No other reason seemed assignable; and it appeared that, to obtain such tablets, we must wait until the mounds of Babylon shall be as carefully and as thoroughly excavated as those of Ninive. When will that be done? In the meantime let us be patient and make the most we can of what we have.
Things were in this condition in 1872. In that year Mr. George Smith, of the British Museum, a
young and ardent Assyriologist, who has indeed proved himself worthy to continue the labors of Rawlinson, Hincks, Oppert, Lenormant, Talbot, and the other distinguished Oriental scholars of Europe, was occupied in the task of examining one by one the thousands of cuneiform terra-cotta fragments collected in the Assyrian department of that institution. He intended to divide them into classes, according to the subjects on which they seemed to treat, in order that each class might afterwards be more thoroughly studied by itself.

▸ Requirement 1
Could you repeat the passage on the Assyrian tablets word for word, from "No other reason" to "what we have."?
▸ Requirement 2
What follows in the passage about George Smith and the cuneiform fragments? Write the next part, starting after its final sentence.

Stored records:
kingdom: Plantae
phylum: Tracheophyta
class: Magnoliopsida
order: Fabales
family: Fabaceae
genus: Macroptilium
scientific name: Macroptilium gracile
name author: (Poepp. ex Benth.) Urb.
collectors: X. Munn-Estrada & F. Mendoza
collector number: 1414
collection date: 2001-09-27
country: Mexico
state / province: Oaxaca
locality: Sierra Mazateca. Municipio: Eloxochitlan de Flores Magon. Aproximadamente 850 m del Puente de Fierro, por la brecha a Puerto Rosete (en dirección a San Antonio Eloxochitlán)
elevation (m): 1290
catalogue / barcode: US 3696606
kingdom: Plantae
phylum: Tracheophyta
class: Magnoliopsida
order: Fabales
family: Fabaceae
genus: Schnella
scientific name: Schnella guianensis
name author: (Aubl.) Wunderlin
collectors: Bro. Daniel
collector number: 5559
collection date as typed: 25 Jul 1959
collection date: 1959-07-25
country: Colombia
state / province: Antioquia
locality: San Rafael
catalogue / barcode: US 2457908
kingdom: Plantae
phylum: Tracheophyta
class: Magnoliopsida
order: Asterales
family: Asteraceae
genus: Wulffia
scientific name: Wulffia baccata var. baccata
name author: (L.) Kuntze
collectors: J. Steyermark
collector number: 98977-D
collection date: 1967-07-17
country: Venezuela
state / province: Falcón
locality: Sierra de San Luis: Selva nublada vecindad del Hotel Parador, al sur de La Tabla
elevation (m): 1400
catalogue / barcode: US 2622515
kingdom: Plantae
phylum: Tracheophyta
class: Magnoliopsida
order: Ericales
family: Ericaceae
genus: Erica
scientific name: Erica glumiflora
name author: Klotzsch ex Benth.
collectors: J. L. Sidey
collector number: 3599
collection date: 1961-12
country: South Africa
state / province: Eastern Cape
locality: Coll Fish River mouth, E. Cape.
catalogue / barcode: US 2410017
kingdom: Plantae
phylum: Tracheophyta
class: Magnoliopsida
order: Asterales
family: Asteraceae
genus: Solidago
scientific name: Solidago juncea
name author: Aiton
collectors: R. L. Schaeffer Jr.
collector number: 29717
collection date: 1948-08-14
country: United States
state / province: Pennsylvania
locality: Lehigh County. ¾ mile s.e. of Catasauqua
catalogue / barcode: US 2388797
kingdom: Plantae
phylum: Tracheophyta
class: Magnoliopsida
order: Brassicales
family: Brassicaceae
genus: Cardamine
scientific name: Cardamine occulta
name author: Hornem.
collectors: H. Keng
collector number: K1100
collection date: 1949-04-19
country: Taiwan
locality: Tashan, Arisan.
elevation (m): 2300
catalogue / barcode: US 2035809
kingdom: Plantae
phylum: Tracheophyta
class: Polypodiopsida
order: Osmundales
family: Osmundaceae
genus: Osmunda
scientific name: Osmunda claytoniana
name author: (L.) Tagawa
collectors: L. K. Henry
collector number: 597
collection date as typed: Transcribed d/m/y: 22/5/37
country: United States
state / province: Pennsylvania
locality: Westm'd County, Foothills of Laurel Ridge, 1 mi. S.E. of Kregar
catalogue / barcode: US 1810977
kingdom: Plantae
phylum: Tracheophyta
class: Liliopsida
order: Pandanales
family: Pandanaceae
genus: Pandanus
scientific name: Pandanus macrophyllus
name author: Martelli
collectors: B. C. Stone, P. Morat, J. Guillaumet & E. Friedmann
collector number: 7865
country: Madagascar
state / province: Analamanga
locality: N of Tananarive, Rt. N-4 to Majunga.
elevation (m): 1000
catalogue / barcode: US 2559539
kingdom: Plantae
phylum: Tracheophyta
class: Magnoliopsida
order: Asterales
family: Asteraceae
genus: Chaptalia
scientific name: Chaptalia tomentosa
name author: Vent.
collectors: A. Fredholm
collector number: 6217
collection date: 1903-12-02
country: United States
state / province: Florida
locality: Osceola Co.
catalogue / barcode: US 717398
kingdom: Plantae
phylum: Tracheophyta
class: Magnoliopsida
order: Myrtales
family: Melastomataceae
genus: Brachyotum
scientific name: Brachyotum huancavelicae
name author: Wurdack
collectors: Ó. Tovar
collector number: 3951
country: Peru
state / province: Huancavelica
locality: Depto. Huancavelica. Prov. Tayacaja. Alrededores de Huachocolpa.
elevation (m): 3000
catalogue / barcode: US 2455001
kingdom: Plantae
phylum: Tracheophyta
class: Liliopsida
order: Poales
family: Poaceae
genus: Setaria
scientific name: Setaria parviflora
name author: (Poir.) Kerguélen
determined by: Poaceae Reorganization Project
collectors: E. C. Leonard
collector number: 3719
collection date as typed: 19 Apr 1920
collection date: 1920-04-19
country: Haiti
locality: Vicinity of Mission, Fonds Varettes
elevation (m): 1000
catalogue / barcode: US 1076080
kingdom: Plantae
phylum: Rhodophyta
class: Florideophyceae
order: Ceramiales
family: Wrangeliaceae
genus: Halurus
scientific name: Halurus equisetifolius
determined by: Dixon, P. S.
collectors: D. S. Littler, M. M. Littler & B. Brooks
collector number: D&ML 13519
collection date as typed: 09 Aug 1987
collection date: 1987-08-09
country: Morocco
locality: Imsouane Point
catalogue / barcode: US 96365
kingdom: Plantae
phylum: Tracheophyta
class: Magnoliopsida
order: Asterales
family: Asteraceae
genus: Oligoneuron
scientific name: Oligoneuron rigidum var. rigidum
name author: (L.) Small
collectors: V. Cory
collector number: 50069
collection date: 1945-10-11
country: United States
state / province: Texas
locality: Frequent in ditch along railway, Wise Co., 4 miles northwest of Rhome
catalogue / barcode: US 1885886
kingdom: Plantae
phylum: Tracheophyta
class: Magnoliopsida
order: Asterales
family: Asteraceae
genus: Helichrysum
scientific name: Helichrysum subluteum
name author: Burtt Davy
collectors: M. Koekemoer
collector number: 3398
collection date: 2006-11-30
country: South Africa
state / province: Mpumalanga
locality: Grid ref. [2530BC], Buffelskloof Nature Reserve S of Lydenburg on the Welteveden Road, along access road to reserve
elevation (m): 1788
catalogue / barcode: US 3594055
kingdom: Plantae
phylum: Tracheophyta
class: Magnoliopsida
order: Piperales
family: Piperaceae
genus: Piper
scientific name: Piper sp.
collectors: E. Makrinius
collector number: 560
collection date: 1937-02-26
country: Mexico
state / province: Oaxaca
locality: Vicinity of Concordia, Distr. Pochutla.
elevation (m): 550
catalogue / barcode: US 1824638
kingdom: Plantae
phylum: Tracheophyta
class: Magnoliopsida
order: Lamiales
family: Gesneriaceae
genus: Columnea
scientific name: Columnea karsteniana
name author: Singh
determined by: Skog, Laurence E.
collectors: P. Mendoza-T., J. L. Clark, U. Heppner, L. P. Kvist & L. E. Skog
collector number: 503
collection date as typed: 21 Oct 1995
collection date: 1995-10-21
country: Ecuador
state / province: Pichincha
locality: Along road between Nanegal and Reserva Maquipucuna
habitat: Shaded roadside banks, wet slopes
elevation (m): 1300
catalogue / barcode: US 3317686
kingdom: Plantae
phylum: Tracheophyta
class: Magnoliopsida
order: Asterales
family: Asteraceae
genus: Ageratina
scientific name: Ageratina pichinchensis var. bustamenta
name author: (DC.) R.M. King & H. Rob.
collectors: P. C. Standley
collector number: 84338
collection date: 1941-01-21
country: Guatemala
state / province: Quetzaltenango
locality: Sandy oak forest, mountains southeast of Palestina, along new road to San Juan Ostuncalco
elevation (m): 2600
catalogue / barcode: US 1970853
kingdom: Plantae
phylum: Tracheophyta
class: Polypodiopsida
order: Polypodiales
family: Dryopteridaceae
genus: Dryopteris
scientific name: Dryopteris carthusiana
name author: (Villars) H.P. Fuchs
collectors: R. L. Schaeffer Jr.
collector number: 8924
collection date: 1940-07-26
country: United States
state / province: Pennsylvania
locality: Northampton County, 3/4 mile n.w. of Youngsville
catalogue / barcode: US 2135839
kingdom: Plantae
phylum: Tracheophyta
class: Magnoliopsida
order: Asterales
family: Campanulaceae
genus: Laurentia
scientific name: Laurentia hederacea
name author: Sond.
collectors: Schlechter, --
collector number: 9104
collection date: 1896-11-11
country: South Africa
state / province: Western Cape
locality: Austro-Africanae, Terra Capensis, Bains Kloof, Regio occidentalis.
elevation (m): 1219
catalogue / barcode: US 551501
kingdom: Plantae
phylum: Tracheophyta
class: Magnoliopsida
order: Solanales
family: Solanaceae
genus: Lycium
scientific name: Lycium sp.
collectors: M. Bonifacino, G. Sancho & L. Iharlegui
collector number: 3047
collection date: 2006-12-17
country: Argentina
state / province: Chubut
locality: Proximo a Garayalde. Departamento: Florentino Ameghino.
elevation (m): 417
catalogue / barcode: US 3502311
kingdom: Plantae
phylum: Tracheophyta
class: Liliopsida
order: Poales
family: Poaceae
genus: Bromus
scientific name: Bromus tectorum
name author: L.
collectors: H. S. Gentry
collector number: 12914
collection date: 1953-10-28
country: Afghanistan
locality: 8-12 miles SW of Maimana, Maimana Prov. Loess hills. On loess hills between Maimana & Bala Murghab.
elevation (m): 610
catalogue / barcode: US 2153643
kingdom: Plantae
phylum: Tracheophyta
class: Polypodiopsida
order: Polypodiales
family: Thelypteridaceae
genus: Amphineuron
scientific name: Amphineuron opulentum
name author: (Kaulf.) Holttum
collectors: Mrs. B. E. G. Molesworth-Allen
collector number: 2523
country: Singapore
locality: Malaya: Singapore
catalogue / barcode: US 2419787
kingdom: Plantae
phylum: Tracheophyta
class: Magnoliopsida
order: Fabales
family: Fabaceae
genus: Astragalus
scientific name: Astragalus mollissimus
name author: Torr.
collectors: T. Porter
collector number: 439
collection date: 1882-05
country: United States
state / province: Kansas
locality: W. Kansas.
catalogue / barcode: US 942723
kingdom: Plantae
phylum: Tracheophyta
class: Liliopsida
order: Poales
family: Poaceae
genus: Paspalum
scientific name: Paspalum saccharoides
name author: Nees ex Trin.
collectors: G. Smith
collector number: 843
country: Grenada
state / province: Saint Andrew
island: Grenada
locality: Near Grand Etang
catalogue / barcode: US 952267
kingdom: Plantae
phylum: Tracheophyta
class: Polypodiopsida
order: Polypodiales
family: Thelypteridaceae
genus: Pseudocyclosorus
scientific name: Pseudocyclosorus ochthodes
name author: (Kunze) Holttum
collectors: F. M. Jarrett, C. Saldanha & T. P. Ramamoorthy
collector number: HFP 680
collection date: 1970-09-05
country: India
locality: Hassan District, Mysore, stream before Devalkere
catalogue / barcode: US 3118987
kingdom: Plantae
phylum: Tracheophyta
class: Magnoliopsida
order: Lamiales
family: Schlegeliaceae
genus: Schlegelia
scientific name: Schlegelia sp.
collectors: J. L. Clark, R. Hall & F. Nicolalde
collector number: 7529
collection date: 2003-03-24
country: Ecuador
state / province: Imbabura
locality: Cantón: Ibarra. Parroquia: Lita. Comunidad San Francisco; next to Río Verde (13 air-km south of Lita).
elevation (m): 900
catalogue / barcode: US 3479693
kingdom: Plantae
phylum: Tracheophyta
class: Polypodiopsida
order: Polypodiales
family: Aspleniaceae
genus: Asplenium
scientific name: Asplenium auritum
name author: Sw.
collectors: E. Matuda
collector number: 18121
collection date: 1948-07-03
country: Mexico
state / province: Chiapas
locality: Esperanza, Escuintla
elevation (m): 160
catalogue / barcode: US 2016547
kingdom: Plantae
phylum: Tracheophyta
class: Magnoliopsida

▸ Task result 1
No other reason seemed assignable; and it appeared that, to obtain such tablets, we must wait until the mounds of Babylon shall be as carefully and as thoroughly excavated as those of Ninive. When will that be done? In the meantime let us be patient and make the most we can of what we have.

▸ Task result 2
Taking up one day a fragment, of medium size, the middle lines of which were entire and could be plainly made out, he read as follows:
“To the country of Nizir went the ship;
The mountains of Nizir stopped the ship, and to pass over it was not able;
The first day and the second day, the mountains of Nizir, the same;
The third day and the fourth day, the mountains of Nizir, the same;
The fifth and the sixth, the mountains of Nizir, the same.